Hier finden Sie die Ausgabe 2/15 von „Der Offizier“

Liebe Leserinnen, liebe Leser!

Die UN-Generalversammlung vom 10. Dezember 1948 hat im Artikel 19 der Allgemeinen Erklärung der Menschenrechte ganz klar festgestellt: „Jeder hat das Recht auf Meinungsfreiheit und freie Meinungsäußerung; dieses Recht schließt die Freiheit ein, Meinungen ungehindert anzuhängen sowie über Medien jeder Art und ohne Rücksicht auf Grenzen Informationen und Gedankengut zu suchen, zu empfangen und zu verbreiten.“ So ist es verständlich, dass der „Observer“, aus gegebenem Anlass, dieses Thema aufgreift und „Der Offizier“ auch eine kritische Stimme abdruckt. Auch wenn die im Artikel – „Der fahrlässig herbeigeführte Konkurs der Firma Bundesheer“ – geäußerten Meinungen nicht mit der offiziellen Linie der ÖOG übereinstimmen müssen, erscheint es uns aus Gründen der Meinungsfreiheit wichtig, sie zu bringen.
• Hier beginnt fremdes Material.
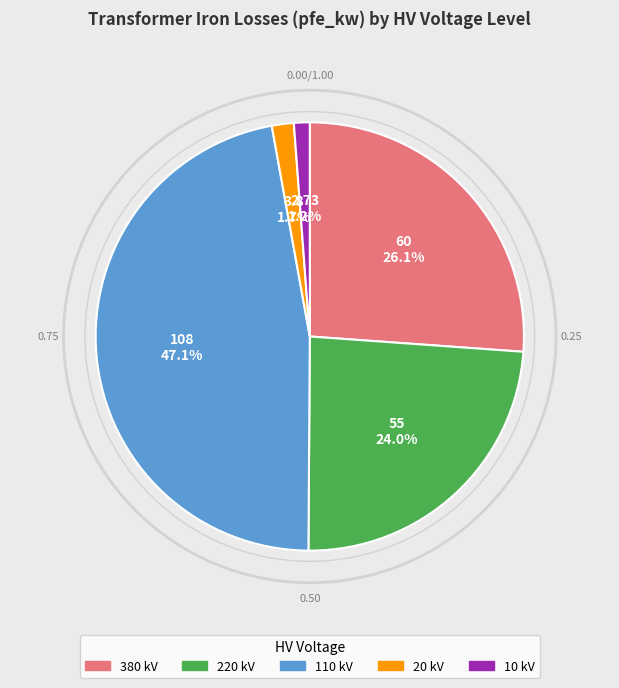

Does 220 represent more than half of the total?

No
Die Mittelmeerproblematik wird angesprochen und dem neu bestellten Milizbeauftragten des Österreichischen Bundesheers wird entsprechend Raum gegeben, um in einem Interview seine Ansichten zum Thema „Miliz“ darzulegen, und der Artikel „Die Welt rüstet auf“ zeigt sehr deutlich, dass andere Regierungen ganz offensichtlich einen höheren Bedarf an der Ausrüstung ihrer Streitkräfte erkennen, als es in Österreich der Fall ist.

Die Streitkräfte sind nicht die Verursacher der Finanzkrise, aber immer noch die ultima ratio, wenn es um Sicherung von Stabilität und Wohlstand geht, weswegen sie auch so auszurüsten sind, dass sie die durch Politik und Bevölkerung erwarteten Aufgaben erfüllen können. Über den Grad der Erfüllung des geforderten Leistungsspektrums gibt es meist unterschiedliche An- sichten, die natürlich vom angenommenen Szenario abhängen. Nimmt man einen längeren, komplexen und großräumigen Einsatz – z.B. beim Schutz kritischer Infrastruktur – an, muss man kein Prophet sein, um zu wissen, dass das Hemd sehr kurz werden wird. Nur darauf zu bauen, dass „eh nix passieren wird“, ist nur bedingt mit verantwortungsbewusstem Verhalten zu qualifizieren. Ob die geplanten Investitionen am Ende des Tags gereicht haben werden, wird zum gegebenen Zeitpunkt zu beurteilen sein.